Though it's true he didn't enjoy some of the reaction he provoked here: "It
definitely wasn't safe for me to live there because the city, at that time, about
1982, became potentially very violent towards unusual looking people.

"But I do accept that at that time, anywhere I went in the world, it was likely to
be that way.

"If you make yourself stand out and you're very conspicuous, human nature's first
instinct is probably to attack, criticise or abuse you.

"Liverpool was great and everything was exciting but gradually the attitude towards
freaky people became very nasty.

"The initial impact of having an outstanding appearance is that people are too
shocked to say anything, but when they see you on a regular basis the shock wears
off and turns to confusion, then the next step is aggression. Eventually they just
thought 'He's a w****r, let's throw a bottle at him'."

Of his cosmetic surgery career, he told us two years ago, when he was promoting the
Here And Now Tour, which also included Kool & The Gang and T'Pau: "I don't think I'm
going to end up like Michael Jackson, I haven't had anywhere near as many things
done as people think.

"If you buy your own house and live there for a couple of years, eventually you're
going to knock down a wall or paint it a different colour. I'm just re-decorating."

* For more information on all things Pete, go to http://www.deadoralive.net

A total superstar

PETE Burns is a man with a plan - a game plan to win Celebrity Big Brother.

"He's got a genius plot - it's a big plan," a close friend told the ECHO.

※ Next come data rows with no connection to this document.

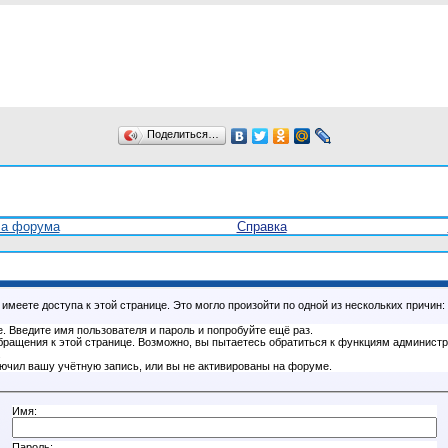
Поделиться…
ла форума
Справка
имеете доступа к этой странице. Это могло произойти по одной из нескольких причин:
. Введите имя пользователя и пароль и попробуйте ещё раз.
бращения к этой странице. Возможно, вы пытаетесь обратиться к функциям администр
.
ючил вашу учётную запись, или вы не активированы на форуме.
Имя:
Пароль: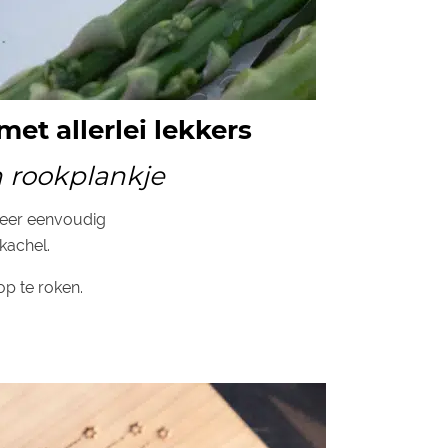
et allerlei lekkers
n rookplankje
zeer eenvoudig
kachel.
op te roken.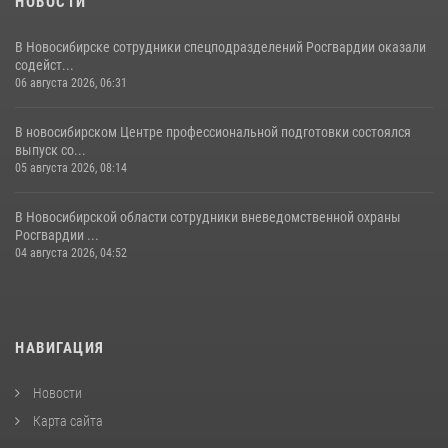
НОВОСТИ
В Новосибирске сотрудники спецподразделений Росгвардии оказали
содейст...
06 августа 2026, 06:31
В новосибирском Центре профессиональной подготовки состоялся
выпуск со...
05 августа 2026, 08:14
В Новосибирской области сотрудники вневедомственной охраны
Росгвардии ...
04 августа 2026, 04:52
НАВИГАЦИЯ
Новости
Карта сайта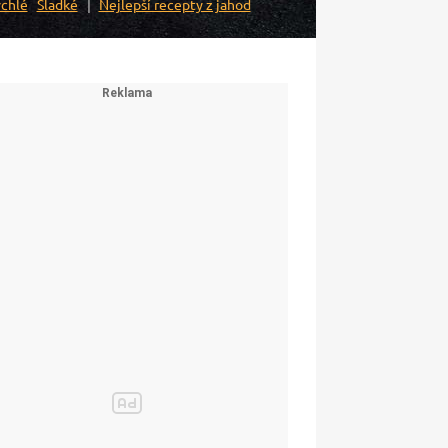
chlé
Sladké
Nejlepší recepty z jahod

Adding to the mystery, he added: "You would not believe what he's been through in
the past two years. He's been through a couple of years of s**t and he will talk
about this in the house.

"I'm so proud of him; he's the bravest soul in the world."

The plot thickens. On the programme's launch night, Pete revealed that, four years
ago, he began to suffer major problems after his lips were injected with a
particular solution.

"I just wanted to die," he said.

He went on to explain that the reconstructive surgery he subsequently paid for cost
him his house and his 30-year back catalogue of songs.

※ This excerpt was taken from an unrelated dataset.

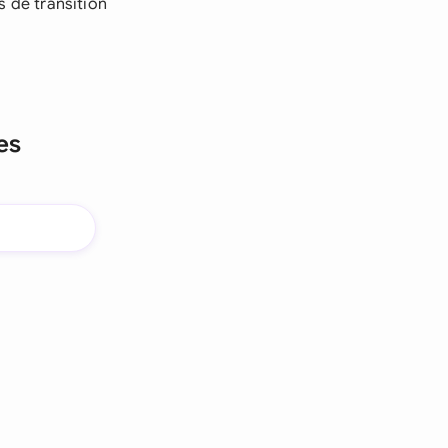
s de transition
es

Davina McCall later said Pete had spent the last 18 months undergoingreconstructive
surgery - but is there something else Pete is waiting to tell us?

I think we'd better stay tuned.

His close friend also told the ECHO: "Pete's one of the most intelligent, well-read
people I have ever known. He is also the most genuine, talented person; an absolute
pioneering visionary.

"He's the sort of person who someone like Johnny Rotten would come up and say 'Hi'
to while ignoring everyone else in the room. He's exclusive, elusive and aloof - a
total superstar.

"I think he'll win the show. He'll certainly do Liverpool proud."

And the friend describes Pete and Lynne Burns, despite their divorce, as being like
"peas in a pod" adding: "They are soulmates - and two fantastic people."